[Study questions]
1. In the blog post, what kind of dog is Tara?
2. Copy the blog post word for word, from "Well, it wasn't" up to and including "asks she, eruditely.".

Monday, June 09, 2014

Chatting Idly

So, there I was, sitting comfortably in the sun, dog at my feet and snoozing, watching my horses munching away at the good grass that is coming through. A peaceful, sedate scene by anyone's standards. Unfortunately it never stays that way with me; Along came a spider.
Well, it wasn't a spider, not really, it was one of the horsey set, a friend.
So, she sits next to me and after a minute or two says, "Freddie!" because that is what she calls me. "Freddie! You haven't got a girlfriend, have you?"
I said, "No. I'm a bit gun-shy in that direction at the minute."
"Ooo," says she. "Why is that then?"
"Because," said I. "I had a bad experience recently."
"With a woman?" asks she, eruditely.
"No," says I. "With a duck."
"Alright," says she. "No need for sarcasm. When did you have the bad experience?"
"Nineteen Seventy Three."
Of course she thought that was hilarious and while she was laughing I took the opportunity to bugger off with the dog. Well, the conversation was treading on thin ice in my opinion.
Oh yes, never get into idle chats with single females, even pretty ones in the horsey set. Pretty soon you won't be able to claim your saddle as your own.

Sunday, June 01, 2014

More Protective by the Day

More protective by the day, that's what she is getting, downright territorial!
I have had the new flat just over a fortnight now and I am pleased to say that it is more or less all finished although I am still not actually living there, not yet. That's not what I am talking about, I am telling a shaggy dog story here, and if there was ever a shaggy dog, it's my dog Tara. She is a long-haired German shepherd, as ragged as a whore's knickers when the fleet is in town. Anyway, I take her with me everywhere I go and that includes the flat.
When I first took her there she wasn't all that keen, a new place and all that sort of thing; But now she is used to the place she wanders around as if she owns it, and in her eyes she probably does. At first when anyone came to the door she would stick her ears up, give a little bark and then look at me as though to ask for approval.
Not now.
Now she follows me everywhere. She lies at my feet when I am sitting on the sofa and if I get up to get the paper or something, she follows right on my heels. She won't let me out of her sight and even tries to come into the bathroom with me. AND! if someone knocks on the door she charges downstairs barking like a loonie, and let's have it right, being a big dog she's got a big bark. Got big teeth as well come to that. Still, I suppose she has to earn her corn somehow so she is becoming the world's silliest guard dog, she even chases flies! That's all well and good, but she's over six stones and clumsy with it, it's not funny sometimes. I have had to put all breakables where she can't knock em off or over and she is getting territorial, more protective by the day.

[Information]
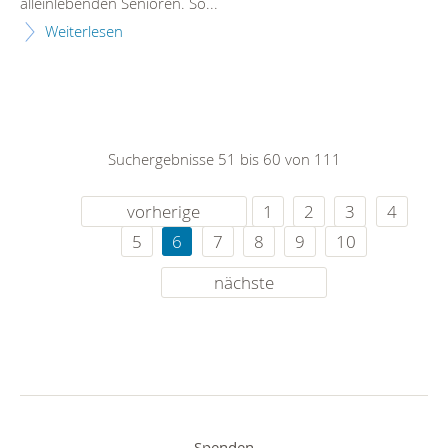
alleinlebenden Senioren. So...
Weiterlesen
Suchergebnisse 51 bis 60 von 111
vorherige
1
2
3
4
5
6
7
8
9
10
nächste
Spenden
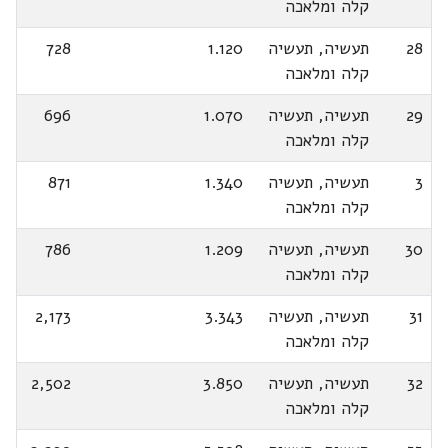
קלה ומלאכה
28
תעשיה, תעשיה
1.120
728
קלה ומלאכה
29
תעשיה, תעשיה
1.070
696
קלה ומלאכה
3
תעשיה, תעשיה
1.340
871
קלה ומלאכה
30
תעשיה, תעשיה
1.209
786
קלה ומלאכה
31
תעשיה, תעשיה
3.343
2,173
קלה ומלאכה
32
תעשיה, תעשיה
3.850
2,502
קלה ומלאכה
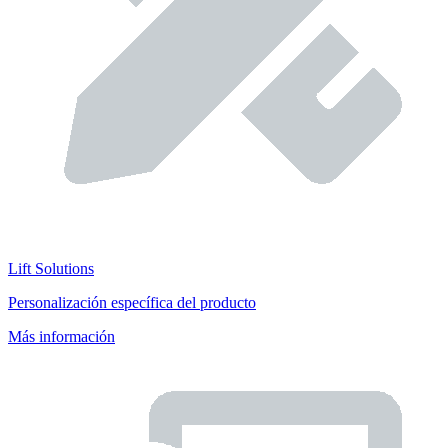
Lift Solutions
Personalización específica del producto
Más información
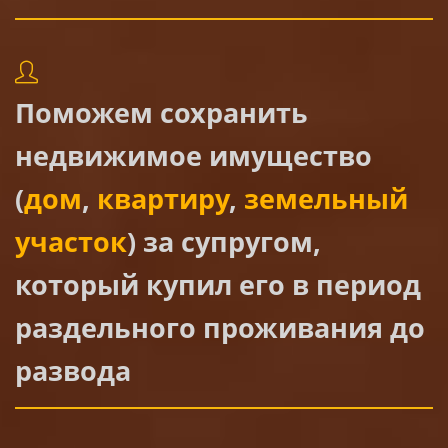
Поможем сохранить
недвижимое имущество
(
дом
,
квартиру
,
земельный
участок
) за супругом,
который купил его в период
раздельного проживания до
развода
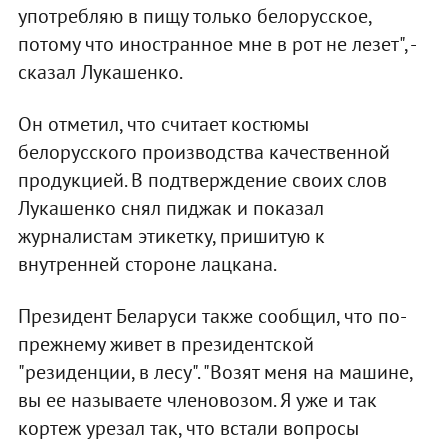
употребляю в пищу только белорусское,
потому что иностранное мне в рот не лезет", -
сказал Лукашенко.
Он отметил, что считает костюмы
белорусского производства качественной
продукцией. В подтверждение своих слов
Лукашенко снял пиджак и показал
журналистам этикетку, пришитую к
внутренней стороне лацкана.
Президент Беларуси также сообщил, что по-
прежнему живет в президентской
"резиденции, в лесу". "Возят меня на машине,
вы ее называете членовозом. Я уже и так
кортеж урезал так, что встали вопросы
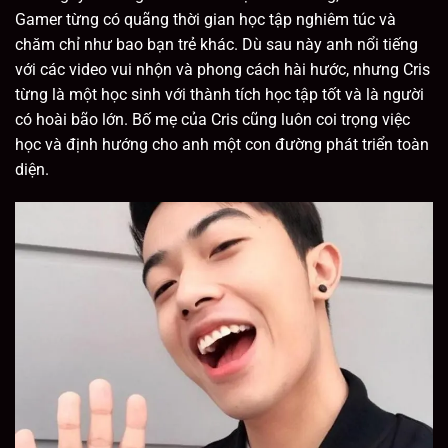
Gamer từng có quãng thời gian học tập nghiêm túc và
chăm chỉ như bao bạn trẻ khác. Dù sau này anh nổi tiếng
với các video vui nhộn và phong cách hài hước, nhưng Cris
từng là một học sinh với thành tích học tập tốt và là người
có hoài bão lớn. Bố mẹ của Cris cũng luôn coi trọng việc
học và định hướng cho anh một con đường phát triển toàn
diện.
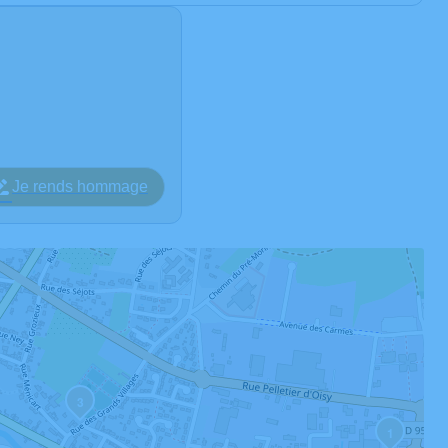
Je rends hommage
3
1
==
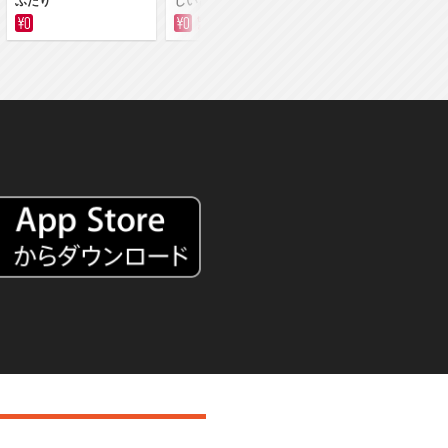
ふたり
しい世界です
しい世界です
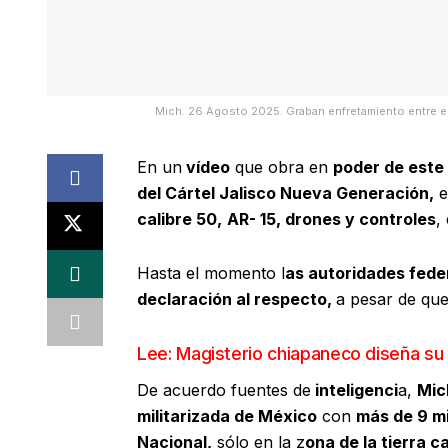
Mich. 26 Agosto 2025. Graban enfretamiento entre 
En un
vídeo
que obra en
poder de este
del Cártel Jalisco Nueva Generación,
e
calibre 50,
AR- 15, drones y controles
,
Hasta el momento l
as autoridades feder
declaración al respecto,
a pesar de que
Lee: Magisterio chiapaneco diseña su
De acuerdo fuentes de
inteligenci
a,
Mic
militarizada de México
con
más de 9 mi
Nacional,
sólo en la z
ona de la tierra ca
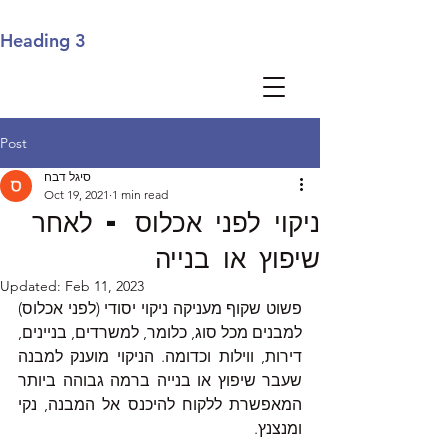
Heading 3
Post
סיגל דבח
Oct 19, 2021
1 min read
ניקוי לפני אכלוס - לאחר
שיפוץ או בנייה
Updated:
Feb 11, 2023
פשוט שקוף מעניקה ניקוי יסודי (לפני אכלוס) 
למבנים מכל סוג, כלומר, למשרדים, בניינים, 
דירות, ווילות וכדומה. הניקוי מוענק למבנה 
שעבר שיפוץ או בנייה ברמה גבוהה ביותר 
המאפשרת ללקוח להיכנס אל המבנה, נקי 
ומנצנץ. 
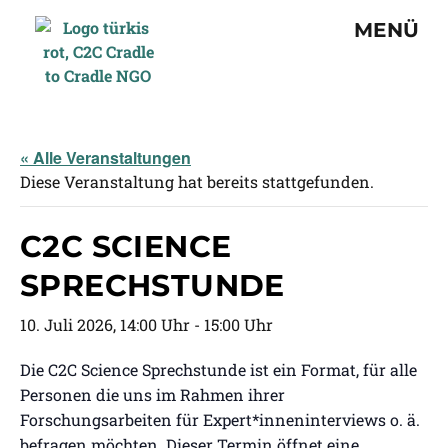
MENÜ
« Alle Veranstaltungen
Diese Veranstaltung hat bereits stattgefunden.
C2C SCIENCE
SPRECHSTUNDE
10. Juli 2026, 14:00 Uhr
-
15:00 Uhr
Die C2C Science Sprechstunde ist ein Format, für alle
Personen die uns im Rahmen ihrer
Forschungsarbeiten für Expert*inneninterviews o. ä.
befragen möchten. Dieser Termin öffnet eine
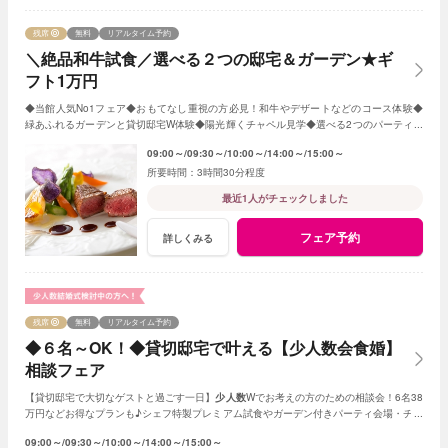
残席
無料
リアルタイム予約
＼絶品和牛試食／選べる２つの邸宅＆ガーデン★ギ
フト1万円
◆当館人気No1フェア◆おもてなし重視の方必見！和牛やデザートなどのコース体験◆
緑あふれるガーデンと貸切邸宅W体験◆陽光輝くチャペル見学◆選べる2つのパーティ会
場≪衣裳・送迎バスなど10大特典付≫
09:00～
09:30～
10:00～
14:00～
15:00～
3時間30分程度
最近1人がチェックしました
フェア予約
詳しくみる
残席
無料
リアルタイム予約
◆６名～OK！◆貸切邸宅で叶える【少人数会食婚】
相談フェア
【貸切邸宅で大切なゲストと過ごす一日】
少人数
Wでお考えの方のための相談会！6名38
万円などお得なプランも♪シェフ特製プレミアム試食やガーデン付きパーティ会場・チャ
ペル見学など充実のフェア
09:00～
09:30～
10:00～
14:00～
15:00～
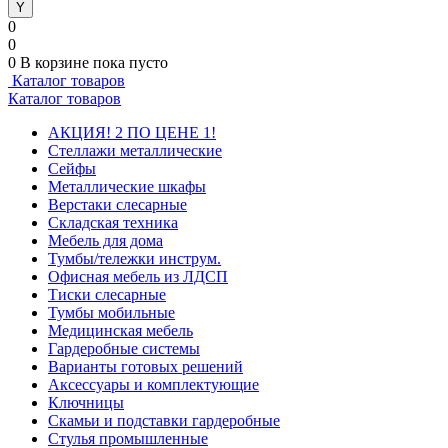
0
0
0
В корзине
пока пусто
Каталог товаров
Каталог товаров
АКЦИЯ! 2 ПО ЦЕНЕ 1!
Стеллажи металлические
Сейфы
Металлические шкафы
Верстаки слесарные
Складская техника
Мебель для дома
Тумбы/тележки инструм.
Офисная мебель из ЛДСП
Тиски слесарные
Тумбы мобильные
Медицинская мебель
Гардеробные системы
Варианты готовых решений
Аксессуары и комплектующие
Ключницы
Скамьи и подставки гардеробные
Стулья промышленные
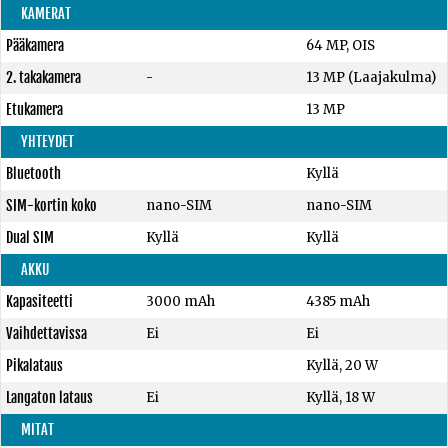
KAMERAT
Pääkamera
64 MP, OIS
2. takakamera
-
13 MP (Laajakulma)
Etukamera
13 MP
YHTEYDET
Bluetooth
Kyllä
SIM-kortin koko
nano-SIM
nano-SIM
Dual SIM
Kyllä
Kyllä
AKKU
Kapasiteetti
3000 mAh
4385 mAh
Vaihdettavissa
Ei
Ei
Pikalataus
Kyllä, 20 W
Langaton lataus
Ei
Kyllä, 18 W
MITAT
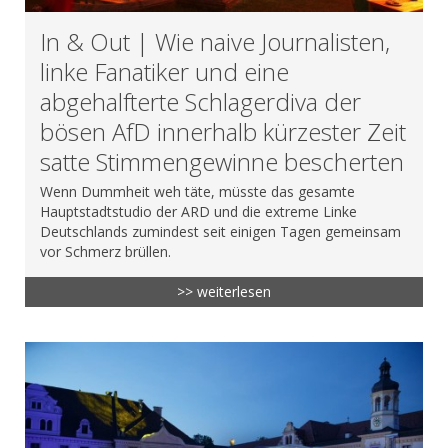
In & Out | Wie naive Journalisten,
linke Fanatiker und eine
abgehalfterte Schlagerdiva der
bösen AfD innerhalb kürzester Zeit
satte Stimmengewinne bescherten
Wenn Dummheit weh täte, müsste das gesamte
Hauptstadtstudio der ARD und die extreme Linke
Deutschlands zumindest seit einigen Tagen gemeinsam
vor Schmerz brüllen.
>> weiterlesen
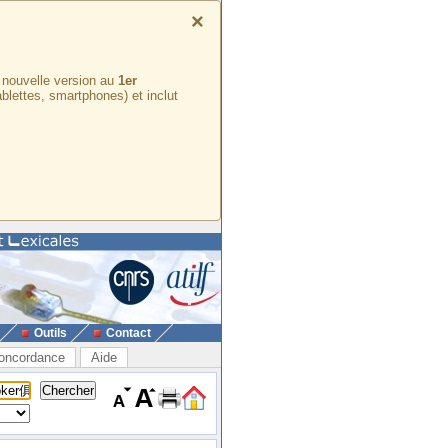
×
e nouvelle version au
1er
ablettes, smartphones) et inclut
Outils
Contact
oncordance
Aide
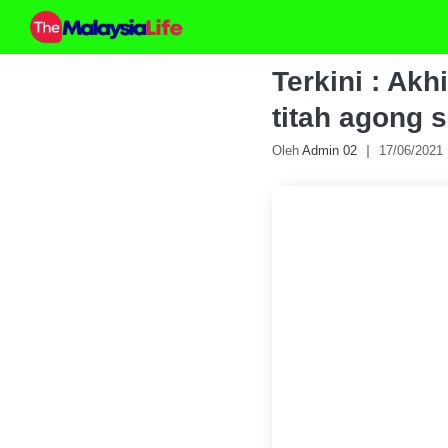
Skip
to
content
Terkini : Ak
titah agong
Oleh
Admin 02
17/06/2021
==
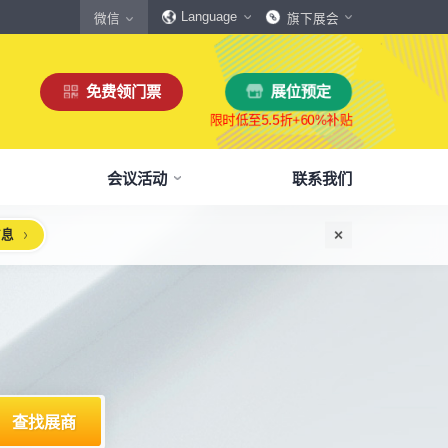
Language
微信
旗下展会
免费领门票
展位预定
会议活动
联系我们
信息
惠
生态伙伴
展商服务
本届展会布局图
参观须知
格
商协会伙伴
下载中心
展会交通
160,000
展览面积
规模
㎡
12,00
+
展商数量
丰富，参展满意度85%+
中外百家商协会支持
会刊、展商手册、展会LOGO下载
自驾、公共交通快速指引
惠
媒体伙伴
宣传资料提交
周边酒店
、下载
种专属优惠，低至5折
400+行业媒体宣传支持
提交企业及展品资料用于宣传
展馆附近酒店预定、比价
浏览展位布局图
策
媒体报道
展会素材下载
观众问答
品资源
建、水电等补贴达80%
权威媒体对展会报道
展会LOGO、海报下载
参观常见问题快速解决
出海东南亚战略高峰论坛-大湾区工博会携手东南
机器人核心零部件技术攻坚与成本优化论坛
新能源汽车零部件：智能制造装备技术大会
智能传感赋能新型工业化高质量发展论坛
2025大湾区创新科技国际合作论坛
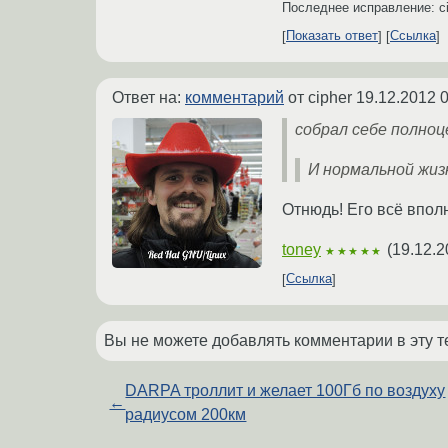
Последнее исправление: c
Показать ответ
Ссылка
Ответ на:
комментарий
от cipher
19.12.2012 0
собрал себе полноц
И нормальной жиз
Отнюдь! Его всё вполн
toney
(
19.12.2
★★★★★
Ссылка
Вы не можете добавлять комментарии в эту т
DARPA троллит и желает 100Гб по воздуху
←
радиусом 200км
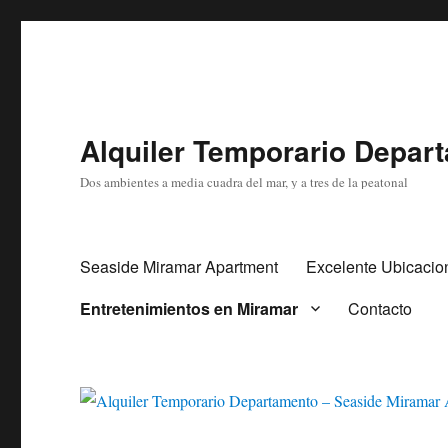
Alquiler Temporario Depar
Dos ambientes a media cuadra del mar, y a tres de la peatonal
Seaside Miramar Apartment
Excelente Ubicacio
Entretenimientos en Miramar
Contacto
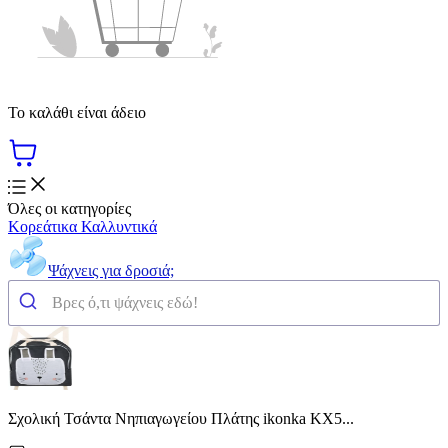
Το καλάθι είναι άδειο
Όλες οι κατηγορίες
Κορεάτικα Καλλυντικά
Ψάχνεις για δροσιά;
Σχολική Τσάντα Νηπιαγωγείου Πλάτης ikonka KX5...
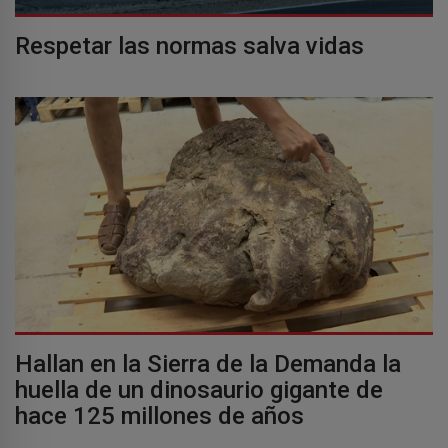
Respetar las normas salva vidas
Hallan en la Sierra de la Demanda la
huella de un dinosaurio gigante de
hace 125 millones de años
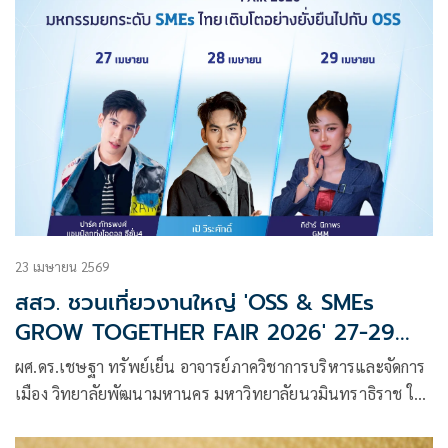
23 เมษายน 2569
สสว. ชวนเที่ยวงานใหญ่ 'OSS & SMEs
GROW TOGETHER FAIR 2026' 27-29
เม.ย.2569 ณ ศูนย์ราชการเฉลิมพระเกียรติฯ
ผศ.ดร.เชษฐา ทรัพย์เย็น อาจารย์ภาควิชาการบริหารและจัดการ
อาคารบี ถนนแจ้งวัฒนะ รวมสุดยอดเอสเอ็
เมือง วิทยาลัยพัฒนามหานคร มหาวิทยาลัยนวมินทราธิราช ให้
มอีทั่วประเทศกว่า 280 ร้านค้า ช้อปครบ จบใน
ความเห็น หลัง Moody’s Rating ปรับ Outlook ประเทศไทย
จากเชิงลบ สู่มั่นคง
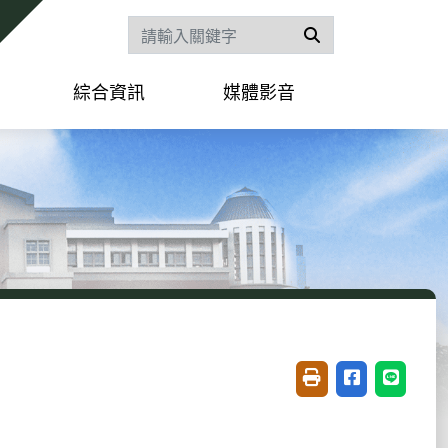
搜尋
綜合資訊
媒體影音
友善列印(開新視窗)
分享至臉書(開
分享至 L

[Solved problems]
1. A long-haired German shepherd.

2.
Well, it wasn't a spider, not really, it was one of the horsey set, a friend.
So, she sits next to me and after a minute or two says, "Freddie!" because that is what she calls me. "Freddie! You haven't got a girlfriend, have you?"
I said, "No. I'm a bit gun-shy in that direction at the minute."
"Ooo," says she. "Why is that then?"
"Because," said I. "I had a bad experience recently."
"With a woman?" asks she, eruditely.